▸ **What this task involves**:
The answer should be each line from the entries below that has the word "xChannelSelector" in it.

▸ **The input**:
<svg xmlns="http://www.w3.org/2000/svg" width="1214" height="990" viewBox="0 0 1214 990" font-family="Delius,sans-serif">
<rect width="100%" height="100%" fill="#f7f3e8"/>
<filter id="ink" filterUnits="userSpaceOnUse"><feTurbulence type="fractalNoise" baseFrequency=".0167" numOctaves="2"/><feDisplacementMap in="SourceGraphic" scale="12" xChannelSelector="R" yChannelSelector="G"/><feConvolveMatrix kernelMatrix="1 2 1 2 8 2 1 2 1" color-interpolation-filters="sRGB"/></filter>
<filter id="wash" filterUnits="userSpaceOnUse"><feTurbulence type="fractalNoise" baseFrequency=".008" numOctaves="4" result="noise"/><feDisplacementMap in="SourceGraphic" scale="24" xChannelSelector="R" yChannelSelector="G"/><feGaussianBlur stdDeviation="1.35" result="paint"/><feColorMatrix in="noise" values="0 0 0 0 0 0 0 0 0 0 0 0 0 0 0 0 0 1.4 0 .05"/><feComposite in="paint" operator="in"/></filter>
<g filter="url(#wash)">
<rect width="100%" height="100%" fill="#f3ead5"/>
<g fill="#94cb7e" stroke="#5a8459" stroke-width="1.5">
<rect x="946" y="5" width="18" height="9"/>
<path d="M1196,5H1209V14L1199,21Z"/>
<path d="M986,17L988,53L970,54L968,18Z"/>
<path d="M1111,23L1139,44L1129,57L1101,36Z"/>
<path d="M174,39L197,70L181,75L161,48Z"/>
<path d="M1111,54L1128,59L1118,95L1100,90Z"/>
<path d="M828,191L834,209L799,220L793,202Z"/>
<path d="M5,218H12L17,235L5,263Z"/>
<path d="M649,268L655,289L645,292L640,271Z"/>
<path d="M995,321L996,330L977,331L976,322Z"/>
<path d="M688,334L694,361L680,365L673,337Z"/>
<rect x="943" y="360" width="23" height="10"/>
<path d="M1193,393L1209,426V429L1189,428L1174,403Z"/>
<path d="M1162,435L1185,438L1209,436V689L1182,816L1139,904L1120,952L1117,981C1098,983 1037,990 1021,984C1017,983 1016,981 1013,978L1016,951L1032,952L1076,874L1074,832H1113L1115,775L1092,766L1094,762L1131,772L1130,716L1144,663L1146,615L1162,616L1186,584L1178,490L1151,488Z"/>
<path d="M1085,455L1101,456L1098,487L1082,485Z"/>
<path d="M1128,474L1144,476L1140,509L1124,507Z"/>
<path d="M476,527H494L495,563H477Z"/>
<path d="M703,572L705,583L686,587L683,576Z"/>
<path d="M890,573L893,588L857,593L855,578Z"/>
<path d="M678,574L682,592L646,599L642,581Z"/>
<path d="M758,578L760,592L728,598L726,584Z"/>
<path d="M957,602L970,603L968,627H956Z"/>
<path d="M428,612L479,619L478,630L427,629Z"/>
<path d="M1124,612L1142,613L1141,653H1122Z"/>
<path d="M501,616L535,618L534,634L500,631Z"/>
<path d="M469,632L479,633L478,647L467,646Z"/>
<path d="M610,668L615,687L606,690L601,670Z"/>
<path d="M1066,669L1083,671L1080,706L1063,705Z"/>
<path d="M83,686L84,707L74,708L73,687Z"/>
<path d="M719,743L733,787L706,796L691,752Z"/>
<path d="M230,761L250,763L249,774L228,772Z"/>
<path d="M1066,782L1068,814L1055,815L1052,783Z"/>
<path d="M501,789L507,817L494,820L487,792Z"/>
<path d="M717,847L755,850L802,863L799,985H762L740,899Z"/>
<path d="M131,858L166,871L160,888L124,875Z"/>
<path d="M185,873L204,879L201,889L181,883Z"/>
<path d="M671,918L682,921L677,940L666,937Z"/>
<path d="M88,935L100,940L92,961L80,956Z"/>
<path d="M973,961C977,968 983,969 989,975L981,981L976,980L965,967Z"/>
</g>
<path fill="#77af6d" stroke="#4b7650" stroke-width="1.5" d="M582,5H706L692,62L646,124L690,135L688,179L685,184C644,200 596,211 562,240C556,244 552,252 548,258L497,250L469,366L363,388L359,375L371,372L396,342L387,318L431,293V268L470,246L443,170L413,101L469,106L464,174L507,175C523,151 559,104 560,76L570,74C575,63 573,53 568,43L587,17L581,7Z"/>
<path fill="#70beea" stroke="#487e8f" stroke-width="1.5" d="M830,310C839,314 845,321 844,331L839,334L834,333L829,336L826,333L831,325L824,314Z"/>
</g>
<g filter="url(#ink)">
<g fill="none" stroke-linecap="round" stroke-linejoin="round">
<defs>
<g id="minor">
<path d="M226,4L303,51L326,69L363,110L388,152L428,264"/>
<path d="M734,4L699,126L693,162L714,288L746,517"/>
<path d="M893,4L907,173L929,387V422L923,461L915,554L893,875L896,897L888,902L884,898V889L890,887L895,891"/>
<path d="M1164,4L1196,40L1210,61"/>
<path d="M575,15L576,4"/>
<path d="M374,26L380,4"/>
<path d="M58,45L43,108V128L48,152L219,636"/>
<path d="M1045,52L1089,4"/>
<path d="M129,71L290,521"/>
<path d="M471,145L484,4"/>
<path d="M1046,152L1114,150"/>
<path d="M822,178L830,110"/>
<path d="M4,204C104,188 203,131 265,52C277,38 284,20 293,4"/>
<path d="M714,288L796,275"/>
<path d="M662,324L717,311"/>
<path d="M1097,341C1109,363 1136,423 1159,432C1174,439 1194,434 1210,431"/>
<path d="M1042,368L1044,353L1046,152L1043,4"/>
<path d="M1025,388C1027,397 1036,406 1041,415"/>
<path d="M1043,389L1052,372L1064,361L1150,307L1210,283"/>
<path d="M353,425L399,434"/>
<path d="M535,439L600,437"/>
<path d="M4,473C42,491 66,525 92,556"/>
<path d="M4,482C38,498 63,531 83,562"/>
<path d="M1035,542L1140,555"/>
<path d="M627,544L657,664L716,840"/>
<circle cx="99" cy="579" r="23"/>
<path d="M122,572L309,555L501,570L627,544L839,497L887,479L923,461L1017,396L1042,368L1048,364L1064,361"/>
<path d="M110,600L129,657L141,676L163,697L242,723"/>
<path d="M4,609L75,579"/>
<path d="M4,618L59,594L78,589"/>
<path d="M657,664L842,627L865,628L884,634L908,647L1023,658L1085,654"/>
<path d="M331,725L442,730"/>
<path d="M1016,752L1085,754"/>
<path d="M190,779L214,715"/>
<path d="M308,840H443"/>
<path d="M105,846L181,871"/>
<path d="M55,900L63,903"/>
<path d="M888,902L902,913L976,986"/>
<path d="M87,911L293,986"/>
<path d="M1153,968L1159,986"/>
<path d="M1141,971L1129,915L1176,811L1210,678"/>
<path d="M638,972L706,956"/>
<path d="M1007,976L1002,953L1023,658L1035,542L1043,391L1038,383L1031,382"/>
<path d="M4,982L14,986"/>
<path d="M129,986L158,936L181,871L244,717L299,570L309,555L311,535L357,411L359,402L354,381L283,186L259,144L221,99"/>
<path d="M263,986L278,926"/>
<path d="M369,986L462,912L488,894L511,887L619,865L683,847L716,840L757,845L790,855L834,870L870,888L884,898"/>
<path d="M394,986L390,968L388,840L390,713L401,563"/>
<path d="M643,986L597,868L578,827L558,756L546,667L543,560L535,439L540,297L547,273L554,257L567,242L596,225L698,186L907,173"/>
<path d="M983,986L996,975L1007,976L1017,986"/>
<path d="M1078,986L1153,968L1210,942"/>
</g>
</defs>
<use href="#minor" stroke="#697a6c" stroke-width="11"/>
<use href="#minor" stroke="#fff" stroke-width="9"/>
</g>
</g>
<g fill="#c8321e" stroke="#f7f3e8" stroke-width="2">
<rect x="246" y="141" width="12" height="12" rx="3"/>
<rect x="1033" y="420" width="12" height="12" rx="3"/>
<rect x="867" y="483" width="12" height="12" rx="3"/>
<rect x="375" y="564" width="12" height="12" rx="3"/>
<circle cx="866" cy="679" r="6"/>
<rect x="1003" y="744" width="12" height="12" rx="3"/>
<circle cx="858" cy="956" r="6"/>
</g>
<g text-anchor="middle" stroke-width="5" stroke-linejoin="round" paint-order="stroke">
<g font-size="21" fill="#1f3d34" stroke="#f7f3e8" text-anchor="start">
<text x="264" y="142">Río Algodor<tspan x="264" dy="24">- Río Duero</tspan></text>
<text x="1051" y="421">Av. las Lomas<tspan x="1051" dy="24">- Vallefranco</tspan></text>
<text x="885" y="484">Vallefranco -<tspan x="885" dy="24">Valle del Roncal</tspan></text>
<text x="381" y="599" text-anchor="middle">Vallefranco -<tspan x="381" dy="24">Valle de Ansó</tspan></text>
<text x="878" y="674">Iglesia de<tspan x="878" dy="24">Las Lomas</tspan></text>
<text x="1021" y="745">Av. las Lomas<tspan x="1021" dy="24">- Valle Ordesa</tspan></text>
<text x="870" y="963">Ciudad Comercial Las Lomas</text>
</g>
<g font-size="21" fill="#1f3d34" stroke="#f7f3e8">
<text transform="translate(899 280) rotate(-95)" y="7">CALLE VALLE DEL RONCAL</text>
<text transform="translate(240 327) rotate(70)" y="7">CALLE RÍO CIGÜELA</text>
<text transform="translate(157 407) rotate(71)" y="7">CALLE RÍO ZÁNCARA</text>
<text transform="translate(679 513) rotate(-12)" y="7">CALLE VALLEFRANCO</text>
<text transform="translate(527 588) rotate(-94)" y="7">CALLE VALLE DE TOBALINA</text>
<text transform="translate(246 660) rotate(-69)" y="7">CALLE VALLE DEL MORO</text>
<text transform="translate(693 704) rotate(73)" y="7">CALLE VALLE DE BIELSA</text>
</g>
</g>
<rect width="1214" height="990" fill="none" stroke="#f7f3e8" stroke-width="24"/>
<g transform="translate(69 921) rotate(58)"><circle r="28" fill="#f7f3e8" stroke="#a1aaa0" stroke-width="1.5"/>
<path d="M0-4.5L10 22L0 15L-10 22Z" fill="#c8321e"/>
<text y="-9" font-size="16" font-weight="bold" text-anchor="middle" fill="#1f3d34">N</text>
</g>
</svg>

▸ **Problem solution**:
<filter id="ink" filterUnits="userSpaceOnUse"><feTurbulence type="fractalNoise" baseFrequency=".0167" numOctaves="2"/><feDisplacementMap in="SourceGraphic" scale="12" xChannelSelector="R" yChannelSelector="G"/><feConvolveMatrix kernelMatrix="1 2 1 2 8 2 1 2 1" color-interpolation-filters="sRGB"/></filter>
<filter id="wash" filterUnits="userSpaceOnUse"><feTurbulence type="fractalNoise" baseFrequency=".008" numOctaves="4" result="noise"/><feDisplacementMap in="SourceGraphic" scale="24" xChannelSelector="R" yChannelSelector="G"/><feGaussianBlur stdDeviation="1.35" result="paint"/><feColorMatrix in="noise" values="0 0 0 0 0 0 0 0 0 0 0 0 0 0 0 0 0 1.4 0 .05"/><feComposite in="paint" operator="in"/></filter>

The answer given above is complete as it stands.